### Text for analysis

-------

UK’s Cameron urges Chinese political reform

Author: 
CHRISTOPHER BODEEN | AP
Publication Date: 
Wed, 2010-11-10 23:59

In a speech at elite Peking University, Cameron said China’s abandoning of Marxist economics had been a positive force both inside and outside the country, and said he hoped in time that would lead to greater political openness.
However, excerpts of his speech released by his office made no direct reference to specific cases of political repression, such as the 11-year prison sentence handed down to this year’s Nobel Peace Prize winner Liu Xiaobo.
“The rise in economic freedom in China in recent years has been hugely beneficial to China and to the world,” Cameron said.
“I hope that in time this will lead to a greater political opening... because I am convinced that the best guarantor of prosperity and stability is for economic and political progress to go in step together,” he said.
Cameron’s speech comes on the second and final day of a visit focused overwhelmingly on boosting business ties as part of the prime minister’s stated aim of doubling bilateral trade by 2015 to more than $100 billion, including $30 billion per year in British exports.
Cameron reiterated his determination to boost those ties, saying, “Free trade is in our DNA. And we want trade with China. As much of it as we can get.” Among the contracts signed so far is a $1.2 billion deal for jet engine maker Rolls-Royce to provide engines for 16 A330 jets operated by China Eastern Airlines.
Cameron is being accompanied by four Cabinet ministers and about 50 business leaders - the largest official British delegation to visit the country in modern history.
Earlier in the day, Cameron met with Chinese president and Communist Party leader Hu Jintao, who told him China looked for more opportunities for cooperation with Britain on global issues and wanted to “raise the level of mutual political trust” while handling “sensitive issues in bilateral relations in an appropriate way,” according to the official Xinhua News Agency.
No specific issues were mentioned.

-------

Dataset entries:
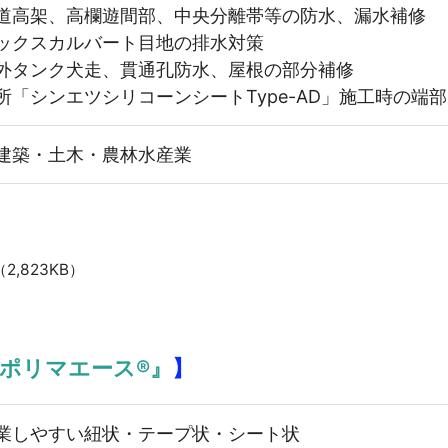
道高架、高欄遊間部、中央分離帯等の防水、漏水補修
ックスカルバート目地の排水対策
外タンク犬走、貫通孔防水、屋根の部分補修
所「シンエツシリコーンシートType-AD」施工時の端
建築・土木・農林水産業
（2,823KB）
ポリマエース®』
】
業しやすい紐状・テープ状・シート状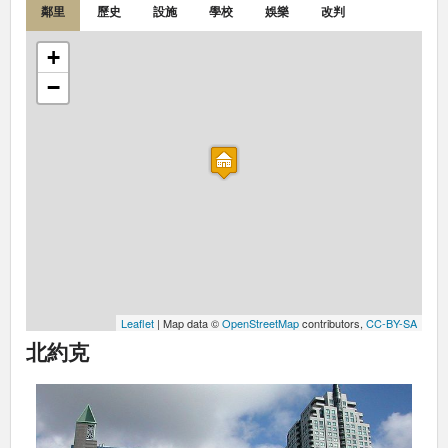
鄰里
歷史
設施
學校
娛樂
改判
+
−
Leaflet
| Map data ©
OpenStreetMap
contributors,
CC-BY-SA
北約克
Previous
Next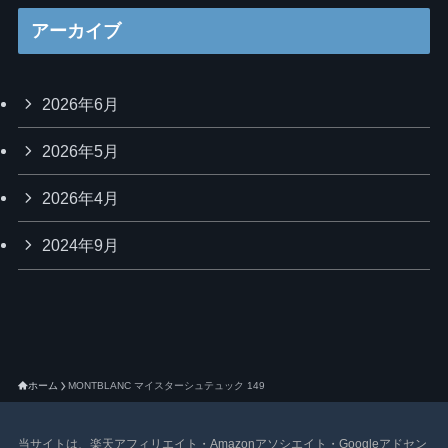
アーカイブ
2026年6月
2026年5月
2026年4月
2024年9月
ホーム
MONTBLANC マイスターシュテュック 149
当サイトは、楽天アフィリエイト・Amazonアソシエイト・Googleアドセン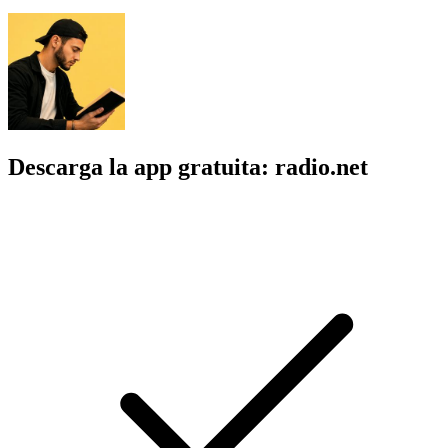
Descarga la app gratuita: radio.net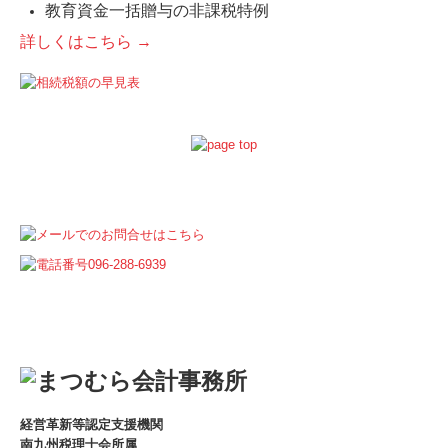
教育資金一括贈与の非課税特例
詳しくはこちら →
経営革新等認定支援機関
南九州税理士会所属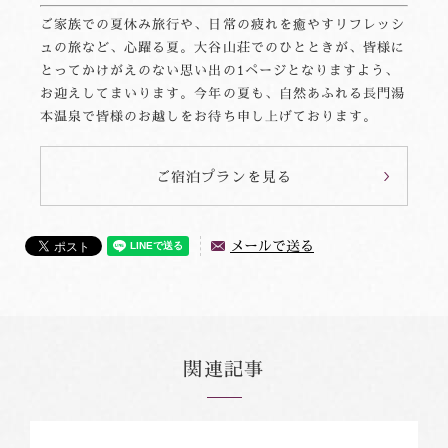
ご家族での夏休み旅行や、日常の疲れを癒やすリフレッシ
ュの旅など、心躍る夏。大谷山荘でのひとときが、皆様に
とってかけがえのない思い出の1ページとなりますよう、
お迎えしてまいります。今年の夏も、自然あふれる長門湯
本温泉で皆様のお越しをお待ち申し上げております。
ご宿泊プランを見る
メールで送る
関連記事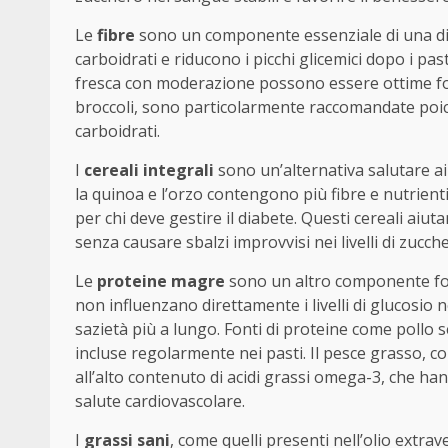
Le
fibre
sono un componente essenziale di una diet
carboidrati e riducono i picchi glicemici dopo i pas
fresca con moderazione possono essere ottime fonti
broccoli, sono particolarmente raccomandate poich
carboidrati.
I
cereali integrali
sono un’alternativa salutare ai c
la quinoa e l’orzo contengono più fibre e nutrienti r
per chi deve gestire il diabete. Questi cereali aiu
senza causare sbalzi improvvisi nei livelli di zucc
Le
proteine magre
sono un altro componente fond
non influenzano direttamente i livelli di glucosi
sazietà più a lungo. Fonti di proteine come pollo 
incluse regolarmente nei pasti. Il pesce grasso, c
all’alto contenuto di acidi grassi omega-3, che h
salute cardiovascolare.
I
grassi sani
, come quelli presenti nell’olio extrav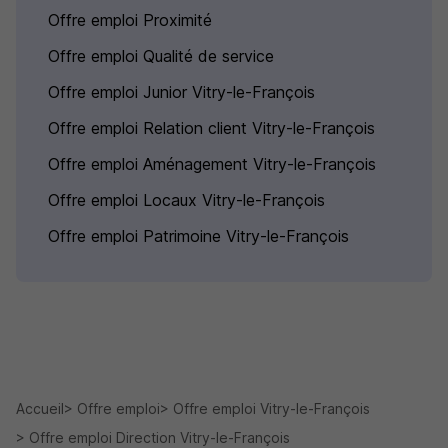
Offre emploi Proximité
Offre emploi Qualité de service
Offre emploi Junior Vitry-le-François
Offre emploi Relation client Vitry-le-François
Offre emploi Aménagement Vitry-le-François
Offre emploi Locaux Vitry-le-François
Offre emploi Patrimoine Vitry-le-François
Accueil
Offre emploi
Offre emploi Vitry-le-François
Offre emploi Direction Vitry-le-François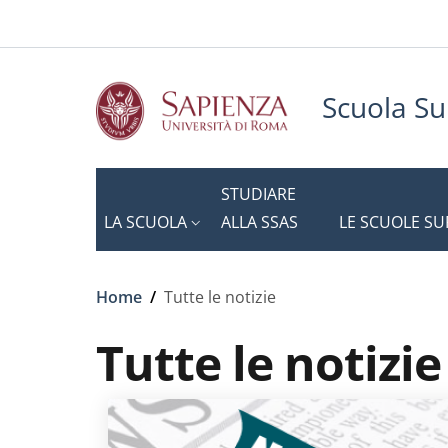
Slim to
Salta al contenuto principale
Skip to footer content
Scuola Su
STUDIARE
LA SCUOLA
ALLA SSAS
LE SCUOLE SU
Briciole di pane
Home
/
Tutte le notizie
Tutte le notizie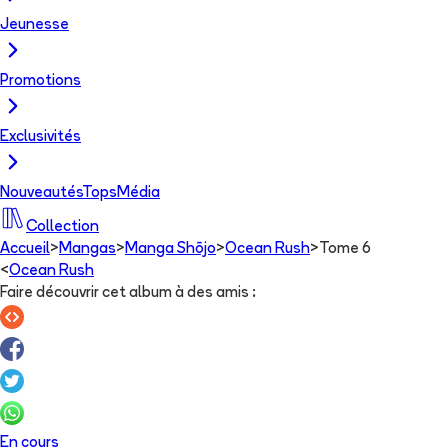
Jeunesse
Promotions
Exclusivités
Nouveautés
Tops
Média
Collection
Accueil
>
Mangas
>
Manga Shōjo
>
Ocean Rush
>
Tome 6
<
Ocean Rush
Faire découvrir cet album à des amis
:
En cours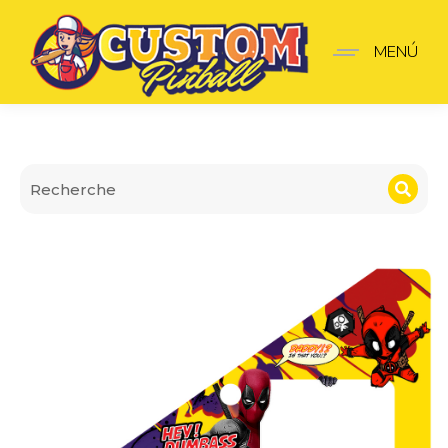
Insider pro Deadpool
MENÚ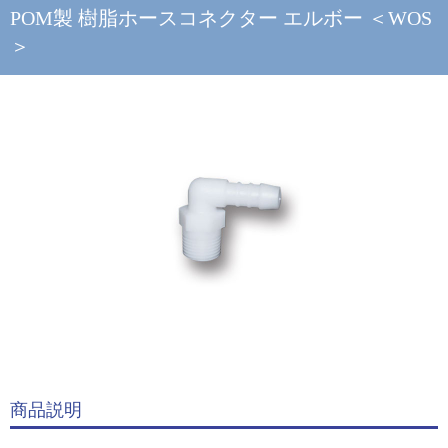
POM製 樹脂ホースコネクター エルボー ＜WOS
＞
商品説明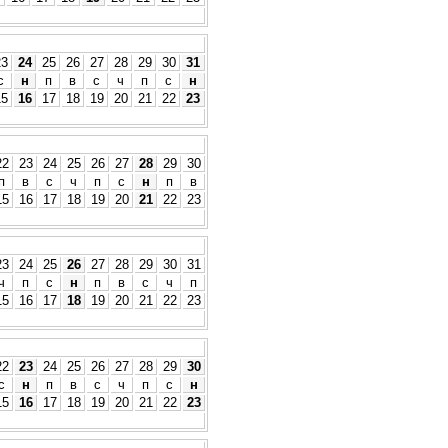
23
24
25
26
27
28
29
30
31
с
н
п
в
с
ч
п
с
н
15
16
17
18
19
20
21
22
23
22
23
24
25
26
27
28
29
30
п
в
с
ч
п
с
н
п
в
15
16
17
18
19
20
21
22
23
23
24
25
26
27
28
29
30
31
ч
п
с
н
п
в
с
ч
п
15
16
17
18
19
20
21
22
23
22
23
24
25
26
27
28
29
30
с
н
п
в
с
ч
п
с
н
15
16
17
18
19
20
21
22
23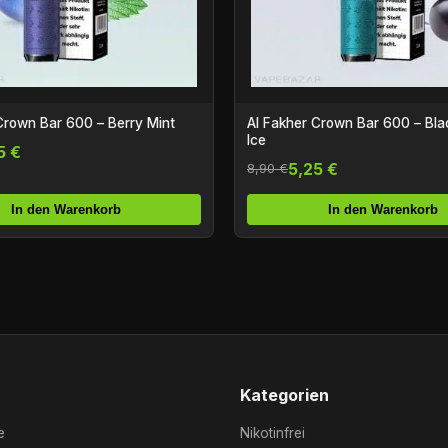
Crown Bar 600 – Berry Mint
Al Fakher Crown Bar 600 – Bla
Ice
5 €
5,25 €
8,90 €
In den Warenkorb
In den Warenkorb
Kategorien
e
Nikotinfrei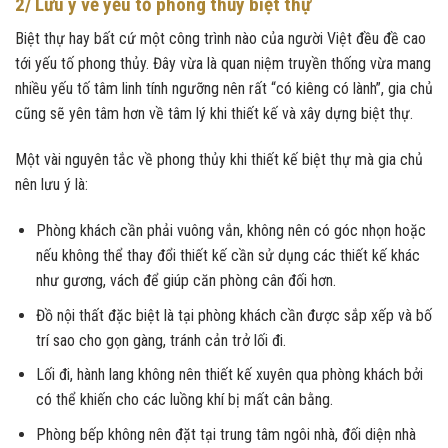
2/ Lưu ý về yếu tố phong thủy biệt thự
Biệt thự hay bất cứ một công trình nào của người Việt đều đề cao
tới yếu tố phong thủy. Đây vừa là quan niệm truyền thống vừa mang
nhiều yếu tố tâm linh tính ngưỡng nên rất “có kiêng có lành”, gia chủ
cũng sẽ yên tâm hơn về tâm lý khi thiết kế và xây dựng biệt thự.
Một vài nguyên tắc về phong thủy khi thiết kế biệt thự mà gia chủ
nên lưu ý là:
Phòng khách cần phải vuông vắn, không nên có góc nhọn hoặc
nếu không thể thay đổi thiết kế cần sử dụng các thiết kế khác
như gương, vách để giúp căn phòng cân đối hơn.
Đồ nội thất đặc biệt là tại phòng khách cần được sắp xếp và bố
trí sao cho gọn gàng, tránh cản trở lối đi.
Lối đi, hành lang không nên thiết kế xuyên qua phòng khách bởi
có thể khiến cho các luồng khí bị mất cân bằng.
Phòng bếp không nên đặt tại trung tâm ngôi nhà, đối diện nhà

-------

### Using the information
[1] Duplicate the passage of the article on Cameron's China speech starting at "Cameron is being" and ending at "Xinhua News Agency.".
[2] Finish out the next part of the article on Cameron's China speech, picking up after its final sentence.

### Answers for each item
[1]
Cameron is being accompanied by four Cabinet ministers and about 50 business leaders - the largest official British delegation to visit the country in modern history.
Earlier in the day, Cameron met with Chinese president and Communist Party leader Hu Jintao, who told him China looked for more opportunities for cooperation with Britain on global issues and wanted to “raise the level of mutual political trust” while handling “sensitive issues in bilateral relations in an appropriate way,” according to the official Xinhua News Agency.

[2]
While Cameron’s trip has gone outwardly smoothly, it was revealed Tuesday that Chinese diplomats objected to the wearing of Remembrance Day poppies by Cameron and members of his delegation during their meetings in Beijing.
The diplomats stated the poppies would be offensive because they are a reminder of the 19th century Opium Wars in which British forces defeated Chinese troops on their own soil, said the official, who spoke on condition of anonymity because of the sensitivity of the issue.
The British side told the Chinese the poppies were an important way of honoring the armed forces, veterans, and the fallen, the official said.
“We informed them that they mean a great deal to us and we would be wearing them all the same,” he said.
The wearing of poppies is a decades old tradition and is not known to be considered offensive in China. Remembrance Day, Britain’s annual commemoration for the country’s war dead, is Thursday.
It wasn’t clear what effect, if any, Cameron’s comments on political reform would have. China last dallied with the idea of tinkering with the authoritarian one-party system in the early years after the adoption of economic reforms three decades ago. Such debates were stopped cold by the bloody 1989 suppression of pro-democracy protests centered on Beijing’s Tiananmen Square.
In recent months, however, Premier Wen Jiabao, with whom Cameron met on Tuesday, has revived that discussion to a degree with calls for unspecified reforms to shore up economic gains. At the same time, the government has taken a renewed hard-line stance against dissidents such as Liu Xiaobo, who put forward concrete proposals challenging the party’s absolute control.
About the time Cameron flew into Beijing on Tuesday, airport police blocked renowned Chinese human rights lawyer Mo Xiaoping, whose firm is representing Liu, from boarding a flight Tuesday to attend a conference in London.
Cameron’s visit is also the first by a British leader since China executed a 53-year-old British man, Akmal Shaikh, for drug-smuggling in December, despite an official appeal on his behalf from London.
The execution drew condemnation from British politicians and rights groups who argued Shaikh was delusional and had unwittingly been exploited by criminals.
Pro-Tibet groups have also lobbied Cameron to speak out over repressive Chinese rule in the Himalayan territory.